** Provided data **
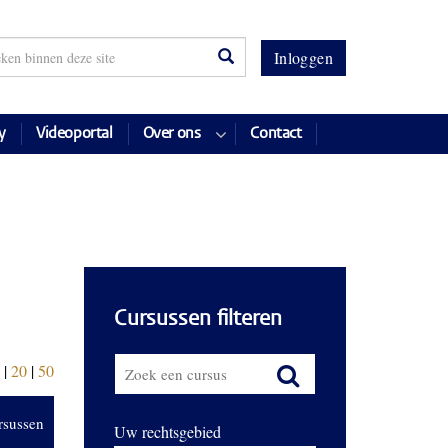
Inloggen
y
Videoportal
Over ons
Contact
Cursussen filteren
|
20
|
50
rsussen
Uw rechtsgebied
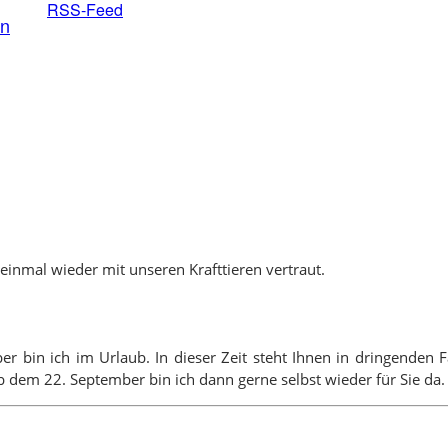
RSS-Feed
en
inmal wieder mit unseren Krafttieren vertraut.
ber bin ich im Urlaub. In dieser Zeit steht Ihnen in dringende
 dem 22. September bin ich dann gerne selbst wieder für Sie da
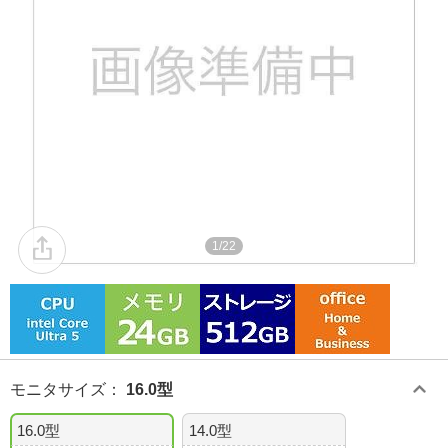
1/22
モニタサイズ
：
16.0型
16.0型
14.0型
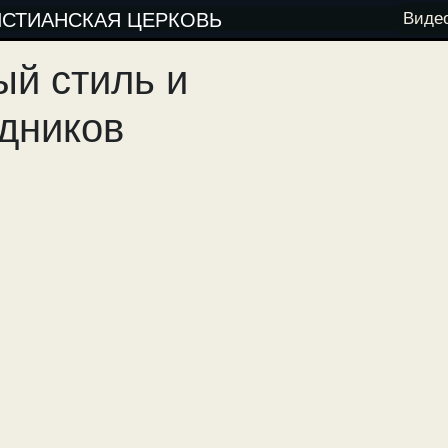
ИСТИАНСКАЯ ЦЕРКОВЬ
Виде
ый стиль и
дников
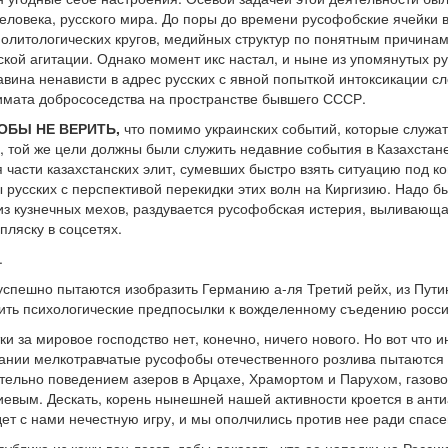
человека, русского мира. До поры до времени русофобские ячейки 
олитологических кругов, медийных структур по понятным причина
ой агитации. Однако момент икс настал, и ныне из упомянутых рус
вина ненависти в адрес русских с явной попыткой интоксикации с
имата добрососедства на пространстве бывшего СССР.
ОБЫ НЕ ВЕРИТЬ,
что помимо украинских событий, которые служа
, той же цели должны были служить недавние события в Казахстане
я части казахстанских элит, сумевших быстро взять ситуацию под 
 русских с перспективой перекидки этих волн на Киргизию. Надо бы
из кузнечных мехов, раздувается русофобская истерия, выливающая
пляску в соцсетях.
.
зуспешно пытаются изобразить Германию а-ля Третий рейх, из Пути
ить психологические предпосылки к вожделенному съедению росси
и за мировое господство нет, конечно, ничего нового. Но вот что
ании мелкотравчатые русофобы отечественного розлива пытаются у
тельно поведением азеров в Арцахе, Храмортом и Парухом, газово
лиевым. Дескать, корень нынешней нашей активности кроется в ант
ет с нами нечестную игру, и мы ополчились против нее ради спасе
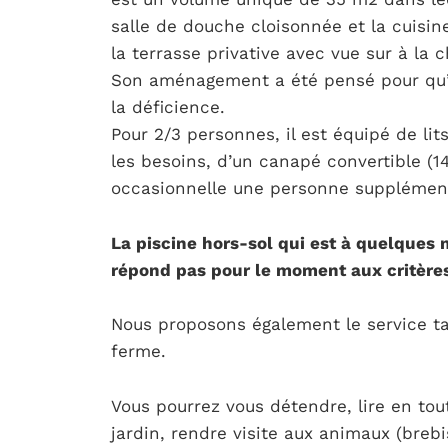
salle de douche cloisonnée et la cuisi
la terrasse privative avec vue sur à la 
Son aménagement a été pensé pour qu’il
la déficience.
Pour 2/3 personnes, il est équipé de li
les besoins, d’un canapé convertible (1
occasionnelle une personne supplément
La piscine hors-sol qui est à quelques 
répond pas pour le moment aux critère
Nous proposons également le service ta
ferme.
Vous pourrez vous détendre, lire en tou
jardin, rendre visite aux animaux (brebis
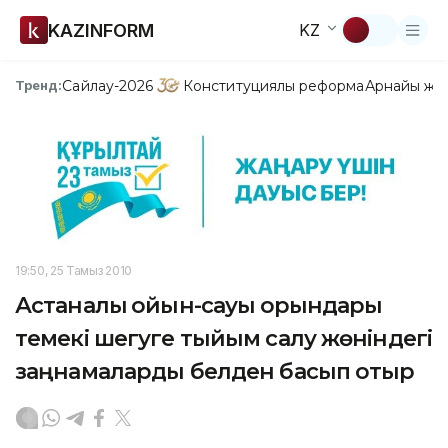
KAZINFORM
KZ
Сайлау-2026
Конституциялық реформа
Арнайы жо
Тренд:
19:50, 25 Тамыз 2010
Астаналық ойын-сауық орындары
темекі шегуге тыйым салу жөніндегі
заңнамаларды белден басып отыр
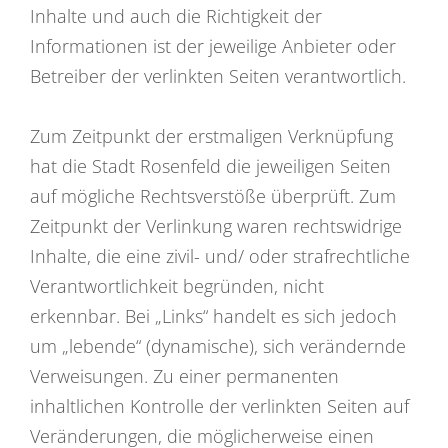
Inhalte und auch die Richtigkeit der
Informationen ist der jeweilige Anbieter oder
Betreiber der verlinkten Seiten verantwortlich.
Zum Zeitpunkt der erstmaligen Verknüpfung
hat die Stadt Rosenfeld die jeweiligen Seiten
auf mögliche Rechtsverstöße überprüft. Zum
Zeitpunkt der Verlinkung waren rechtswidrige
Inhalte, die eine zivil- und/ oder strafrechtliche
Verantwortlichkeit begründen, nicht
erkennbar. Bei „Links“ handelt es sich jedoch
um „lebende“ (dynamische), sich verändernde
Verweisungen. Zu einer permanenten
inhaltlichen Kontrolle der verlinkten Seiten auf
Veränderungen, die möglicherweise einen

** What to do **
Set down all of the entries precisely and keep the pictures out of the copy.

** Result of the task **
Inloggen
y
Videoportal
Over ons
Contact
Cursussen filteren
|
20
|
50
rsussen
Uw rechtsgebied
RSS-Feed
en
inmal wieder mit unseren Krafttieren vertraut.
ber bin ich im Urlaub. In dieser Zeit steht Ihnen in dringende
 dem 22. September bin ich dann gerne selbst wieder für Sie da
1/22
モニタサイズ
：
16.0型
16.0型
14.0型
ИСТИАНСКАЯ ЦЕРКОВЬ
Виде
ый стиль и
дников
человека, русского мира. До поры до времени русофобские ячейки 
олитологических кругов, медийных структур по понятным причина
ой агитации. Однако момент икс настал, и ныне из упомянутых рус
вина ненависти в адрес русских с явной попыткой интоксикации с
имата добрососедства на пространстве бывшего СССР.
ОБЫ НЕ ВЕРИТЬ,
что помимо украинских событий, которые служа
, той же цели должны были служить недавние события в Казахстане
я части казахстанских элит, сумевших быстро взять ситуацию под 
 русских с перспективой перекидки этих волн на Киргизию. Надо бы
из кузнечных мехов, раздувается русофобская истерия, выливающая
пляску в соцсетях.
.
зуспешно пытаются изобразить Германию а-ля Третий рейх, из Пути
ить психологические предпосылки к вожделенному съедению росси
и за мировое господство нет, конечно, ничего нового. Но вот что
ании мелкотравчатые русофобы отечественного розлива пытаются у
тельно поведением азеров в Арцахе, Храмортом и Парухом, газово
лиевым. Дескать, корень нынешней нашей активности кроется в ант
ет с нами нечестную игру, и мы ополчились против нее ради спасе
salle de douche cloisonnée et la cuisi
la terrasse privative avec vue sur à la 
Son aménagement a été pensé pour qu’il
la déficience.
Pour 2/3 personnes, il est équipé de li
les besoins, d’un canapé convertible (1
occasionnelle une personne supplément
La piscine hors-sol qui est à quelques 
répond pas pour le moment aux critère
Nous proposons également le service ta
ferme.
Vous pourrez vous détendre, lire en tou
jardin, rendre visite aux animaux (brebis
KAZINFORM
KZ
Сайлау-2026
Конституциялық реформа
Арнайы жо
Тренд:
19:50, 25 Тамыз 2010
Астаналық ойын-сауық орындары
темекі шегуге тыйым салу жөніндегі
заңнамаларды белден басып отыр
Inhalte und auch die Richtigkeit der
Informationen ist der jeweilige Anbieter oder
Betreiber der verlinkten Seiten verantwortlich.
Zum Zeitpunkt der erstmaligen Verknüpfung
hat die Stadt Rosenfeld die jeweiligen Seiten
auf mögliche Rechtsverstöße überprüft. Zum
Zeitpunkt der Verlinkung waren rechtswidrige
Inhalte, die eine zivil- und/ oder strafrechtliche
Verantwortlichkeit begründen, nicht
erkennbar. Bei „Links“ handelt es sich jedoch
um „lebende“ (dynamische), sich verändernde
Verweisungen. Zu einer permanenten
inhaltlichen Kontrolle der verlinkten Seiten auf
Veränderungen, die möglicherweise einen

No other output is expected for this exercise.